■ WHAT TO DO
Search the records for "candle" and copy each line that holds it.

(Items from a dataset)
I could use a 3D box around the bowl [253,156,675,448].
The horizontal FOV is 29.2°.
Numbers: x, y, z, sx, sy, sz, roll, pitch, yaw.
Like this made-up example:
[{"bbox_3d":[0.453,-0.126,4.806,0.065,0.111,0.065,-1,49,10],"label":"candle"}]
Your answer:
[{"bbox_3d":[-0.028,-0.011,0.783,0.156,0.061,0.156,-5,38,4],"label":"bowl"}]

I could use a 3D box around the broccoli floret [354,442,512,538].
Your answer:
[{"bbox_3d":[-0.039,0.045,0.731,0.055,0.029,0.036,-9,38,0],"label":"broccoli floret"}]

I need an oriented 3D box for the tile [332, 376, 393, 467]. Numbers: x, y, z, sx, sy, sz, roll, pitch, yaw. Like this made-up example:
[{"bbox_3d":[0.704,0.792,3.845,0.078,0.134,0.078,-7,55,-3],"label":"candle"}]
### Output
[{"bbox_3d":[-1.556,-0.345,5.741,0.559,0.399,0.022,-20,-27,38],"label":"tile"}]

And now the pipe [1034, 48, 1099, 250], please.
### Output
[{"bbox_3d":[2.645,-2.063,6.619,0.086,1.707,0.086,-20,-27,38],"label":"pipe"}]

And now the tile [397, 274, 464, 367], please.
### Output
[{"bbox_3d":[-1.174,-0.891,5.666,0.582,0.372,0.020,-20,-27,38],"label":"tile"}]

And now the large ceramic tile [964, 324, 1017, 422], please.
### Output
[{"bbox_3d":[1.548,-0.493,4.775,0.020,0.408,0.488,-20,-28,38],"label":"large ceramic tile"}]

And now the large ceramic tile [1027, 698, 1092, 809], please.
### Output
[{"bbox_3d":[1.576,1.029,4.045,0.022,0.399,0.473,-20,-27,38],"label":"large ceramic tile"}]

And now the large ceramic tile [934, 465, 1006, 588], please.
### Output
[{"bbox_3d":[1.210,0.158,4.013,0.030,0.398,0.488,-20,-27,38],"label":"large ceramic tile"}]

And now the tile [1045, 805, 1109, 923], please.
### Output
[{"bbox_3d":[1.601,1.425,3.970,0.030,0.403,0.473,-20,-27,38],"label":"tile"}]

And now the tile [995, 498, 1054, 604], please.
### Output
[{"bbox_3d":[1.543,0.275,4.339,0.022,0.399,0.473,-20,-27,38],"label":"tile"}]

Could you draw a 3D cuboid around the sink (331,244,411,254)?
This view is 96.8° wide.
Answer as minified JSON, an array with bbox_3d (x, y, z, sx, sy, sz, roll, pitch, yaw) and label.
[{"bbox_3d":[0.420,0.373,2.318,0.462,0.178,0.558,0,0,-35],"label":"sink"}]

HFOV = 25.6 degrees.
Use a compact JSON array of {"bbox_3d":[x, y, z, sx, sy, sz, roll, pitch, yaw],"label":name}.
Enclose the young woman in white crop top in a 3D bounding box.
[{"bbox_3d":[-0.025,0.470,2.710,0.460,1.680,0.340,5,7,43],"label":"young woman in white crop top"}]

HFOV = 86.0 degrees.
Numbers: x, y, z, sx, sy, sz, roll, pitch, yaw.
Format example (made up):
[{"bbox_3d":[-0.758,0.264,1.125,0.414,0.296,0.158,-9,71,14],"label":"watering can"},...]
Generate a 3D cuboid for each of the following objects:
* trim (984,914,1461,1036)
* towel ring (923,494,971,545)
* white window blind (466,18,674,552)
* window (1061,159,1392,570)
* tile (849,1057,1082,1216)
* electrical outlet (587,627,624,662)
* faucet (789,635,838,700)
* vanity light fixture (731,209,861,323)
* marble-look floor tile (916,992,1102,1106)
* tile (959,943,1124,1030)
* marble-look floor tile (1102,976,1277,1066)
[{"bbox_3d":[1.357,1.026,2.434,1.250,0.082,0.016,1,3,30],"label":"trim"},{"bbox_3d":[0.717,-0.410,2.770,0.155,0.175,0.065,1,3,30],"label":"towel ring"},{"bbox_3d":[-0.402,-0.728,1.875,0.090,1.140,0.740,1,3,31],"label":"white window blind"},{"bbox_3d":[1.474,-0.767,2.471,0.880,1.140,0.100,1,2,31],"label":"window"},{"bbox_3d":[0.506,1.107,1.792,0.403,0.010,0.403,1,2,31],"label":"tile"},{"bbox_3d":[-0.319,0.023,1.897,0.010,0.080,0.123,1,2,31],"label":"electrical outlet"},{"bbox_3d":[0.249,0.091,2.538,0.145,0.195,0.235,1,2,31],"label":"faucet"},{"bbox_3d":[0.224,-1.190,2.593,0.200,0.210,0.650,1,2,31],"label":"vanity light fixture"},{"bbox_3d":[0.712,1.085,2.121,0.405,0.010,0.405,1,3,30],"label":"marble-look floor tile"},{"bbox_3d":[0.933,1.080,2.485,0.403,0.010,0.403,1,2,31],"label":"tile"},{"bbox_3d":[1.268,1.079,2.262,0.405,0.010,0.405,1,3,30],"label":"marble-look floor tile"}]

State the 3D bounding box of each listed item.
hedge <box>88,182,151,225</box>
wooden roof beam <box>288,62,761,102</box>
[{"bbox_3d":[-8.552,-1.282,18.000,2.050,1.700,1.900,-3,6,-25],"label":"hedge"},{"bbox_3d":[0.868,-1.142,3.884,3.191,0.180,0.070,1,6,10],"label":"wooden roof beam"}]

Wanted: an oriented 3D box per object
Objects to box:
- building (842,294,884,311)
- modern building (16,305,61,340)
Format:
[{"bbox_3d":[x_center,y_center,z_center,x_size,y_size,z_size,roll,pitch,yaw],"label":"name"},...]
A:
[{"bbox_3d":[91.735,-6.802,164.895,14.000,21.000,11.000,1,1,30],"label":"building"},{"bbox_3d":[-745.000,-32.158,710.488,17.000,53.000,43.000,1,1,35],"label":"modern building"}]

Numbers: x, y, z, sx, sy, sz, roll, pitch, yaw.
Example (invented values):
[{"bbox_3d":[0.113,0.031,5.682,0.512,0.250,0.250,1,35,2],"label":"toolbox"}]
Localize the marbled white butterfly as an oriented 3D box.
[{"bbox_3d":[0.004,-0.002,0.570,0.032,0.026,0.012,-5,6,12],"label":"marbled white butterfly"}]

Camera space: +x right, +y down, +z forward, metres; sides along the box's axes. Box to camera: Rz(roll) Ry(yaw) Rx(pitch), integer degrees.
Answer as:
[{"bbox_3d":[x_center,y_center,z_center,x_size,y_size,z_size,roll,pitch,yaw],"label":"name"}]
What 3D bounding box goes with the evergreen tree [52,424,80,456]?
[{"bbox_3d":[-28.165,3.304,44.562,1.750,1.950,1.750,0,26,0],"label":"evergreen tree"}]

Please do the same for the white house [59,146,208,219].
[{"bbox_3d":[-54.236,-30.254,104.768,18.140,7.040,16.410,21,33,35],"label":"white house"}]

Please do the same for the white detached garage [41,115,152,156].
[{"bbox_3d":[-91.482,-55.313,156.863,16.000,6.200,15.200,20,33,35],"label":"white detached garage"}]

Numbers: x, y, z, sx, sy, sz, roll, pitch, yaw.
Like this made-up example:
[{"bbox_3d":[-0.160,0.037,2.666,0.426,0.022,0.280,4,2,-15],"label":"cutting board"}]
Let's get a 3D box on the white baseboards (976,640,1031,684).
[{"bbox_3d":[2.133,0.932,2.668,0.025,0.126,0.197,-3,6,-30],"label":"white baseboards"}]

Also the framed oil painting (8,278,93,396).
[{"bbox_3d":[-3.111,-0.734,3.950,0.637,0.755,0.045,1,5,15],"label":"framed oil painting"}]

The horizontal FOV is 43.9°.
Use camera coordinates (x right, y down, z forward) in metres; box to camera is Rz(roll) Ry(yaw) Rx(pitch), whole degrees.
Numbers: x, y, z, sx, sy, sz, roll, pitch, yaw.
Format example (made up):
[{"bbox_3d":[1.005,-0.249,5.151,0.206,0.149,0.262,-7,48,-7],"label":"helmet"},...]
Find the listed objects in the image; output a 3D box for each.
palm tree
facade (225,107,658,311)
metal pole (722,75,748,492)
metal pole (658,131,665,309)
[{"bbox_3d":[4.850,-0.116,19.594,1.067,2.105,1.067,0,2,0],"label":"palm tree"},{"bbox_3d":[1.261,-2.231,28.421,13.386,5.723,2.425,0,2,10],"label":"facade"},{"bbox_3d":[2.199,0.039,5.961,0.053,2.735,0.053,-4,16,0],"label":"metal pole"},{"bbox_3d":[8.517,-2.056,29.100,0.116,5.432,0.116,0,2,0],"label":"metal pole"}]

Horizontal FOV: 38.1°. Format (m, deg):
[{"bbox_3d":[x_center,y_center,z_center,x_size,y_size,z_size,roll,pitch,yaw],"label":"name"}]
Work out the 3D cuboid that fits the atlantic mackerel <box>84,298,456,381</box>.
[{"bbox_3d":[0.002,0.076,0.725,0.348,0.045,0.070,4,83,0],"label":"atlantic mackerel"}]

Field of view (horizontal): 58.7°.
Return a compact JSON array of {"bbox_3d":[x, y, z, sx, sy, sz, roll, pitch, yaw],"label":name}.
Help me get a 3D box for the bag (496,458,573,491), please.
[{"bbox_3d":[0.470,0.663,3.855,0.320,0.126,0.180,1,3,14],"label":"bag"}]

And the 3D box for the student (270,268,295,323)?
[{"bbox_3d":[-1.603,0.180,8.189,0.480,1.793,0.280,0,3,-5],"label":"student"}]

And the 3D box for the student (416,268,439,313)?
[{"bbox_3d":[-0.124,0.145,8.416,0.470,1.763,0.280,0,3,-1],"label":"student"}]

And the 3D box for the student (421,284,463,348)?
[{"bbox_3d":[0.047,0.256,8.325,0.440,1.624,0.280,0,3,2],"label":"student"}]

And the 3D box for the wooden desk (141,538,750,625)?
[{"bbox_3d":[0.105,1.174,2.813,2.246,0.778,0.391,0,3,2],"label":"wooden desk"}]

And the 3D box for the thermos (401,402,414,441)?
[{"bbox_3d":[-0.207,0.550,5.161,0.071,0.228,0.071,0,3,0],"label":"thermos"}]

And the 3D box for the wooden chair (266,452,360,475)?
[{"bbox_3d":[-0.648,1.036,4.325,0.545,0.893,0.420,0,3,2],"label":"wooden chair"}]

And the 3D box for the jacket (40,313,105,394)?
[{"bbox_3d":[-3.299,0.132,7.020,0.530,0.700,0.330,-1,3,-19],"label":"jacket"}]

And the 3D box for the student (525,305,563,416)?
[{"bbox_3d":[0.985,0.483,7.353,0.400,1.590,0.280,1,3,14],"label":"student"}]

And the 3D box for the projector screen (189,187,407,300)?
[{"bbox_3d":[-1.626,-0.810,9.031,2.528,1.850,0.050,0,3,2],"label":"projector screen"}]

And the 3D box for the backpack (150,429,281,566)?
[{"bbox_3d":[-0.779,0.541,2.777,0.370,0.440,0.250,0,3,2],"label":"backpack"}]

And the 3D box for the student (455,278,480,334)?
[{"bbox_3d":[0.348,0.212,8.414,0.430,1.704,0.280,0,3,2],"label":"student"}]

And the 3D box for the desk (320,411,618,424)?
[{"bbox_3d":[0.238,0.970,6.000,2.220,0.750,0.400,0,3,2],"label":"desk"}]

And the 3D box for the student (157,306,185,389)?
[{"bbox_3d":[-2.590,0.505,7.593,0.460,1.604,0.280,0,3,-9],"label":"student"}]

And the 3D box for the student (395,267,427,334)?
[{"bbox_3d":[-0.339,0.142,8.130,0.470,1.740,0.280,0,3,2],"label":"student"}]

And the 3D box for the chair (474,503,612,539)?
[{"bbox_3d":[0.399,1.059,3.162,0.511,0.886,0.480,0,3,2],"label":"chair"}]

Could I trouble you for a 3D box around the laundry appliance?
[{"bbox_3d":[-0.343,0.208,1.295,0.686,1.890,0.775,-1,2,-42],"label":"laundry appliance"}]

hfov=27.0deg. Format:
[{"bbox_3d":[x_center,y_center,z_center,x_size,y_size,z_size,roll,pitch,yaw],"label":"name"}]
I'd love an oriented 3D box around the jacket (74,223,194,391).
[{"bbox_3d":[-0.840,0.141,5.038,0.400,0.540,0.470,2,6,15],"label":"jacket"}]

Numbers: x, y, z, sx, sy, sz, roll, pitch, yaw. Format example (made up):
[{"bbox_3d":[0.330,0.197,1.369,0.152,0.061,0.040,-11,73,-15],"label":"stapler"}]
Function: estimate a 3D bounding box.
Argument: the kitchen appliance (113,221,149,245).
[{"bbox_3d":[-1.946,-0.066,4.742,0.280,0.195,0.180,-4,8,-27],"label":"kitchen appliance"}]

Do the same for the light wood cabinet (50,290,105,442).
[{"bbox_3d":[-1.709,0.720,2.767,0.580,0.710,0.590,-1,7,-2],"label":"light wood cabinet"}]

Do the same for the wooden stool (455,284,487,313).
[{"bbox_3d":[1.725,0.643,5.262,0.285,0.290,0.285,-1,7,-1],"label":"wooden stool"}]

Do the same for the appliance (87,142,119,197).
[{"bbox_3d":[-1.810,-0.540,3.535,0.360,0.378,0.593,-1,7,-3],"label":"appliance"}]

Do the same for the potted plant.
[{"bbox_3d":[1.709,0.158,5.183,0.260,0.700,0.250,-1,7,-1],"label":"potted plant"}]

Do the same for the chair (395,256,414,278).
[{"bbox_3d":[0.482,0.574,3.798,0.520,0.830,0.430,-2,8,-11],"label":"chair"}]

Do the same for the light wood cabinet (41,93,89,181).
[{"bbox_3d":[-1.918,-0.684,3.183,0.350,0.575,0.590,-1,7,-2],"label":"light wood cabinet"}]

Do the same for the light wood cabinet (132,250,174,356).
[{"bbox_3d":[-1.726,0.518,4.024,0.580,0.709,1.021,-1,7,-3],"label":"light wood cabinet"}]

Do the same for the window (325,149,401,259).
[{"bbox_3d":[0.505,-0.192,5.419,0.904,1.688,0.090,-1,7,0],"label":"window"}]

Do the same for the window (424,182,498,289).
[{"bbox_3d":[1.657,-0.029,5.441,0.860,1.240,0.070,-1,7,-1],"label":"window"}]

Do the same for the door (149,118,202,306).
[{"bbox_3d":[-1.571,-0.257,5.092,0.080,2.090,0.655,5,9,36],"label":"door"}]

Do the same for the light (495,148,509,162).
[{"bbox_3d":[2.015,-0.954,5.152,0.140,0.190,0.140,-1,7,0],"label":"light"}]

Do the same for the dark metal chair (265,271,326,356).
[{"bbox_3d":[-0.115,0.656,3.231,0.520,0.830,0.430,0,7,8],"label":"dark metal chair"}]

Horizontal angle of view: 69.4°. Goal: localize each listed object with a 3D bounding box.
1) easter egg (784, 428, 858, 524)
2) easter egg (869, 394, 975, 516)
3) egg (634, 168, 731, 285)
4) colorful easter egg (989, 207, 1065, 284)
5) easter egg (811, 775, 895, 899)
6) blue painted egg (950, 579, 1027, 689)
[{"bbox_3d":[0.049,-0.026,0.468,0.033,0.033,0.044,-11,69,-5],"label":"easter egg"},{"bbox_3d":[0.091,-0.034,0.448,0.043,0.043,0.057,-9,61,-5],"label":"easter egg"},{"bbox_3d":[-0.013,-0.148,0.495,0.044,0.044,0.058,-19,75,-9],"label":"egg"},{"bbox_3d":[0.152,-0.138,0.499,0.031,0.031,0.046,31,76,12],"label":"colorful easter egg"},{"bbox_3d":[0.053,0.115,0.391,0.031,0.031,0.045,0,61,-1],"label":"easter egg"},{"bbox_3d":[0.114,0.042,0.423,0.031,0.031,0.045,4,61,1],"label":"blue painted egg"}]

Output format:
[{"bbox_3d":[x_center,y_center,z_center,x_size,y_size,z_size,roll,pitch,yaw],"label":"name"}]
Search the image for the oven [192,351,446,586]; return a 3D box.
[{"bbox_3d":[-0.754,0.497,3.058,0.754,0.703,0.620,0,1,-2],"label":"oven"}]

■ FINISHED TASK
[{"bbox_3d":[0.453,-0.126,4.806,0.065,0.111,0.065,-1,49,10],"label":"candle"}]
[{"bbox_3d":[0.704,0.792,3.845,0.078,0.134,0.078,-7,55,-3],"label":"candle"}]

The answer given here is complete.